* _CHALLENGE A_: State how many lines in the records contain the string "skCircle". Give only the number.

[Start READING PASSAGE]

2. The method of claim 1, wherein the metal substrate is a porous
metal substrate.
3. The method of claim 2, wherein the metal substrate is a mesh or
a metal foam.
4. The method of claim 2, wherein the metal substrate is stainless
steel, nickel, copper, aluminum or alloys thereof.
5. The method of claim 1, wherein the metal oxide nanowires
comprise transition metal oxides or mixed transition metal
oxides.
6. The method of claim 5, wherein the metal oxide nanowires
comprise cobalt oxide, tin oxide, titanium oxide, nickel oxide,
nickel cobalt oxide or cobalt manganese oxide.
7. The method of claim 1, wherein the step of chemically growing
metal oxide nanowires comprises forming an aqueous solution of a
salt of the metal forming the metal oxide and a hydroxide and
treating the metal substrate with said solution, whereby the metal
oxide nanowires are formed and grown on the metal substrate.
8. The method of claim 7, wherein the hydroxide comprises ammonium
hydroxide, sodium hydroxide or potassium hydroxide.
9. The method of claim 1, further comprising heat treating the
metal substrate having metal oxide nanowires.
10. The method of claim 3, wherein the metal substrate is stainless
steel, nickel, copper, aluminum or alloys thereof.
11. The method of claim 10, wherein the metal oxide nanowires
comprise transition metal oxides or mixed transition metal
oxides.

[End READING PASSAGE]

* _CHALLENGE B_: According to the patent claims, which hydroxides may the hydroxide comprise?

[Start DATA ROWS]

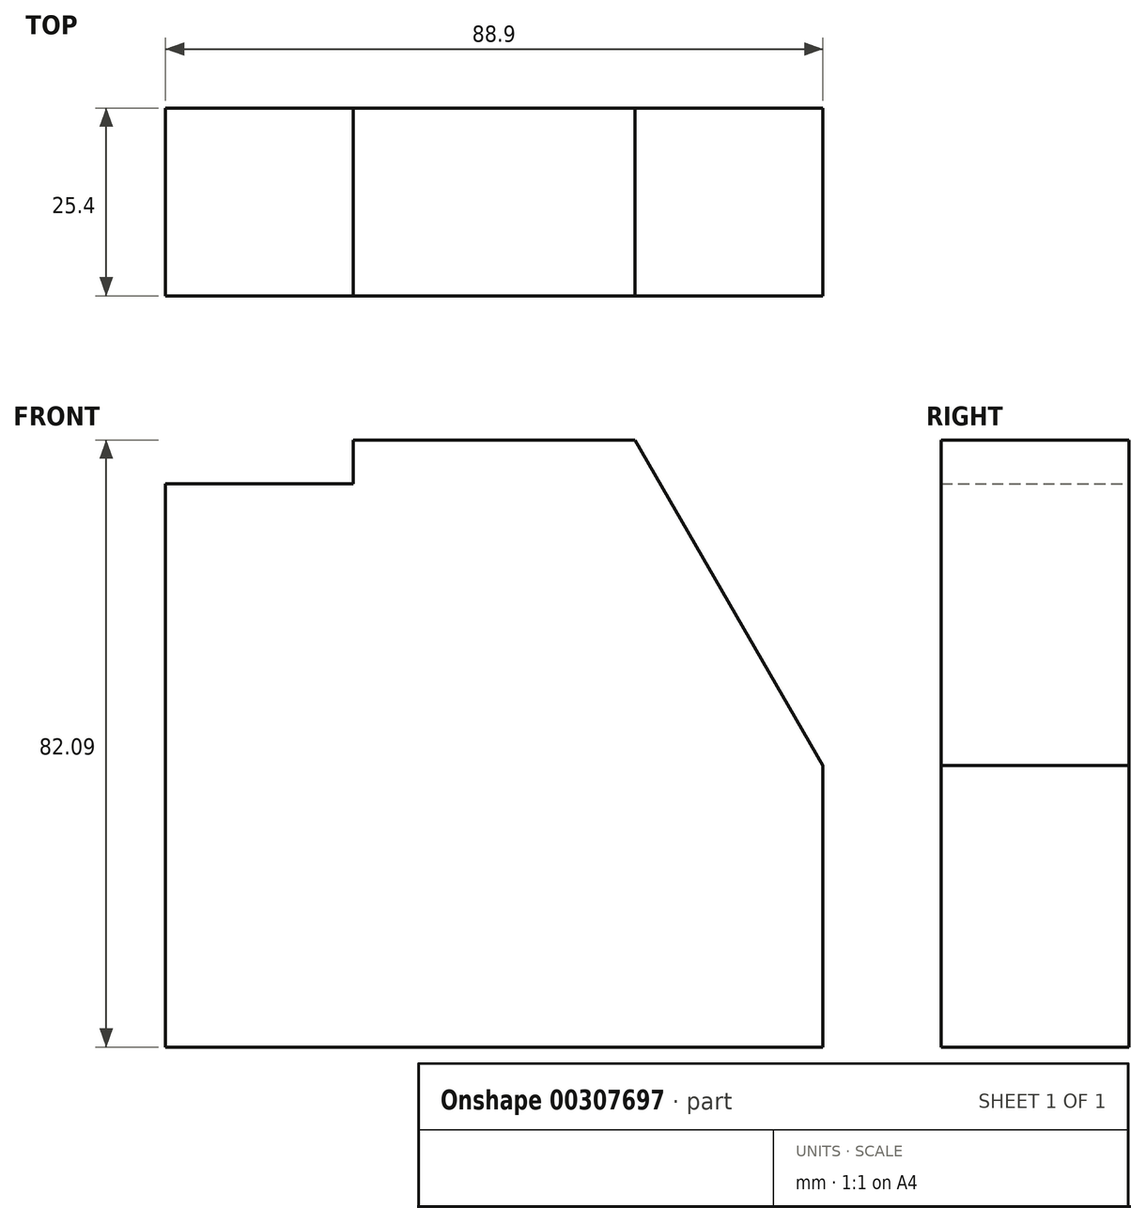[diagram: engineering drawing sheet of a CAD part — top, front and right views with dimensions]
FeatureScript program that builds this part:
annotation { "Feature Type Name" : "Feature", "Feature Type Description" : "" }
export const myFeature = defineFeature(function(context is Context, id is Id, definition is map)
    precondition{}
    {
        {
            var Q0;
            Q0=qCreatedBy(makeId("Front.planeOp"),FACE);
            var sketch = newSketch(context, id + "F0", { "sketchPlane" : qUnion([Q0])});
            skLineSegment(sketch, "E0", {"start": v(-54.5, -75.1) * mm, "end": v(34.4, -75.1) * mm});
            skLineSegment(sketch, "E1", {"start": v(34.4, -75.1) * mm, "end": v(34.4, -37) * mm});
            skLineSegment(sketch, "E2", {"start": v(34.4, -37) * mm, "end": v(9, 6.98) * mm});
            skLineSegment(sketch, "E3", {"start": v(9, 6.98) * mm, "end": v(-29.1, 6.98) * mm});
            skLineSegment(sketch, "E4", {"start": v(-29.1, 6.98) * mm, "end": v(-29.1, 1.1) * mm});
            skLineSegment(sketch, "E5", {"start": v(-29.1, 1.1) * mm, "end": v(-54.5, 1.1) * mm});
            skLineSegment(sketch, "E6", {"start": v(-54.5, 1.1) * mm, "end": v(-54.5, -75.1) * mm});
            skSolve(sketch);
        }
        {
            var Q0;
            Q0=makeQuery(id+"F0.imprint","IMPRINT",FACE,{"disambiguationData":[TD([[makeQuery(id+"F0.imprint","IMPRINT",EDGE,{"derivedFrom":sQuery(id+"F0.wireOp",EDGE,"E0")}),1.0]])]});
            extrude(context, id + "F1", {"entities" : qUnion([Q0]), "depth" : 25.4 * mm});
        }
    });
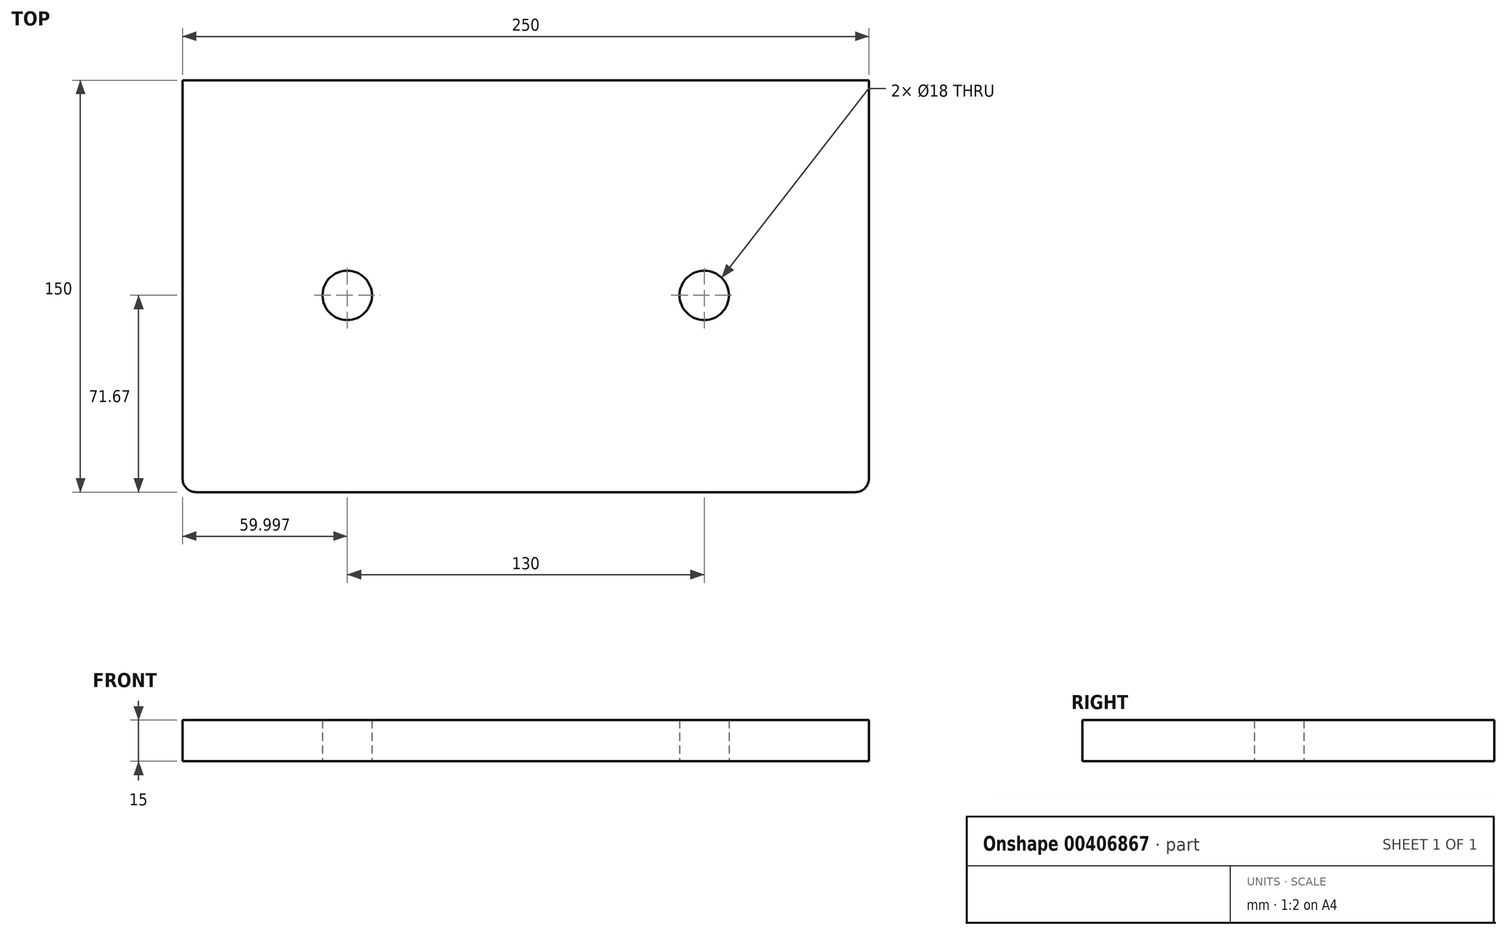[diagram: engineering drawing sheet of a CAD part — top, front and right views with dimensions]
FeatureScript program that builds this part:
annotation { "Feature Type Name" : "Feature", "Feature Type Description" : "" }
export const myFeature = defineFeature(function(context is Context, id is Id, definition is map)
    precondition{}
    {
        {
            var Q0;
            Q0=qCreatedBy(makeId("Top.planeOp"),FACE);
            var sketch = newSketch(context, id + "F0", { "sketchPlane" : qUnion([Q0])});
            skLineSegment(sketch, "E0.bottom", {"start": v(-124.2, 78.33) * mm, "end": v(125.8, 78.33) * mm});
            skLineSegment(sketch, "E0.top", {"start": v(-119.2, -71.67) * mm, "end": v(120.8, -71.67) * mm});
            skLineSegment(sketch, "E0.left", {"start": v(-124.2, 78.33) * mm, "end": v(-124.2, -66.67) * mm});
            skLineSegment(sketch, "E0.right", {"start": v(125.8, 78.33) * mm, "end": v(125.8, -66.67) * mm});
            skCircle(sketch, "E1", {"center": v(-64.2, 0) * mm, "radius": 9 * mm});
            skCircle(sketch, "E2", {"center": v(65.8, 0) * mm, "radius": 9 * mm});
            skPoint(sketch, "E3.visualSharp", {"position": v(-124.2, -71.67) * mm});
            skArc(sketch, "E3.filletArc", {"start": v(-124.2, -66.67) * mm, "mid": v(-122.73, -70.2) * mm, "end": v(-119.2, -71.67) * mm});
            skPoint(sketch, "E4.visualSharp", {"position": v(125.8, -71.67) * mm});
            skArc(sketch, "E4.filletArc", {"start": v(120.8, -71.67) * mm, "mid": v(124.34, -70.2) * mm, "end": v(125.8, -66.67) * mm});
            skSolve(sketch);
        }
        {
            var Q0;
            Q0 = qSketchRegion(id + "F0", true);
            extrude(context, id + "F1", {"entities" : qUnion([Q0]), "depth" : 15 * mm});
        }
    });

[End DATA ROWS]

* _RESULT A_: 2

* _RESULT B_: Ammonium hydroxide, sodium hydroxide or potassium hydroxide.